Yes, well said Robin, and it's dismantling is long overdue.

While I agree with your sentiments Hazel, I'm not so sure that UNDRIP is the real problem. After all, Article 46.1 & 46.3 of that declaration state:

"1. Nothing in this Declaration may be interpreted as implying for any State, people, group or person any right to engage in any activity or to perform any act contrary to the Charter of the United Nations or construed as authorizing or encouraging any action which would dismember or impair, totally or in part, the territorial integrity or political unity of sovereign and independent States." And,

"3. The provisions set forth in this Declaration shall be interpreted in accordance with the principles of justice, democracy, respect for human rights, equality, non-discrimination, good governance and good faith."

The WT, the likes of He Puapua and Claire Charters utterances, and this current Government's interpretation of the ToW, is a country mile away from fulfilling those directives and principles.
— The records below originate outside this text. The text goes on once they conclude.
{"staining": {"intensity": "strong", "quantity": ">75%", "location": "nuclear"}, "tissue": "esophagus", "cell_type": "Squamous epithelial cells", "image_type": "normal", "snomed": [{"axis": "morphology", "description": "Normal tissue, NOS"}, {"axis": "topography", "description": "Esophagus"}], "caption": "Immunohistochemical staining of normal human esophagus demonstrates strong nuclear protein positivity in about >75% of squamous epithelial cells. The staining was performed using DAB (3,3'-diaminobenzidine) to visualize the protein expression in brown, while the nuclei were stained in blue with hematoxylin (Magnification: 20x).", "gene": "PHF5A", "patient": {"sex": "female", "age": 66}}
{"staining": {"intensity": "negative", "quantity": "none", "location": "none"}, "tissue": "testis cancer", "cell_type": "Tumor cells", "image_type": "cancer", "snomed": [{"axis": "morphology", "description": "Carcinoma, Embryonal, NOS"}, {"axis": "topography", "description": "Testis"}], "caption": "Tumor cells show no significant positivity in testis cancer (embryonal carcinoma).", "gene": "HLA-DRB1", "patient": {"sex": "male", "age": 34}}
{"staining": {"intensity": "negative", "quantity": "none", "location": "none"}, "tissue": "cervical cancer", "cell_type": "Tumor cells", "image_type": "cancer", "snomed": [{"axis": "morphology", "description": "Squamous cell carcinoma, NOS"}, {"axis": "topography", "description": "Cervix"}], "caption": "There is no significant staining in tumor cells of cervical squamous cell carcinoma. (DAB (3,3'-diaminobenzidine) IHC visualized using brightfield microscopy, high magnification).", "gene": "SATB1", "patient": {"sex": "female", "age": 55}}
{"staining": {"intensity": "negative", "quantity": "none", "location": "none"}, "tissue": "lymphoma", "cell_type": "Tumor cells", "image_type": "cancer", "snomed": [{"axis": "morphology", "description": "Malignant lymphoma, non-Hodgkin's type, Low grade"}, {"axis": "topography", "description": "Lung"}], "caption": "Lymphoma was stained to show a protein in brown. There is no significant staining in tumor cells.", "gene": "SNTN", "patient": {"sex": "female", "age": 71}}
It's time the Waitangi Tribunal and this Government were gone, and the Treaty (having served its purpose) consigned to history.




Anonymous said...

I understand Luxon has stated that he wants to see the Waitangi Tribunal wound up by 2030. If this is so, then his feet must be held to the fire - both in the coming weeks and and after the election!

mudbayripper said...

When one examines the behavior of pre treaty Maori.
The concept of land ownership was determined by conquest. That's what the tribes understood. If that system carried on into the 20th and the 21st century there wouldn't be a snowballs chance in hell that compensation would be paid out from one tribe to another for past grievances.
Why then is it ok for modern day New Zealand taxpayers to be liable for any reparations.
I believe the Waitangi tribunal has been a fraudulent organization from the beginning, funneling government money through to clandestine, private Maori trust accounts in preparation for the attack that is being brought against our democracy as l write.
All part of the master plan That's been in the making for decades.


Hazel Modisett said...

Peter Young
The problem is the UNs lax interpretation of "human rights". We are increasingly being led to believe that our rights are in fact privileges that are granted to us by external forces which can be removed for non compliance with any one of the ridiculous agendas being forced on us & not the inalienable rights that are our birth right. In addition, we have all clearly seen that the UNs "recommendations" are in fact mandates & that there are severe life altering ramifications for non compliance. Co Governance, Climate Change mandates, LGBT, ESG & every other plague besetting us comes directly from the UN & their masters in the WEF, G7, G20, IMF, BIS, Club of Rome et al & are traced directly to UNDRIP, Agenda 21/2030. Digital IDs & CBDCs will be the final nail in our coffins...

Anonymous said...

Getting rid of the TOW merrygo round will never happen. To Maori why kill the goose that keeps laying golden eggs, to the hundreds of fat rich lawyers and all those overpaid "researchers " who keep putting new interpretations on the treaty.
The only way to stop this slow corrupt slide down the gurgler is for a new radical leader to emerge with the guts to put an end to all this nonsense along with our radical left / woke takeover of law , health and education.
Cannot imagine that ever happening though, it would almost have to be a revolution to push the reset button and save this country.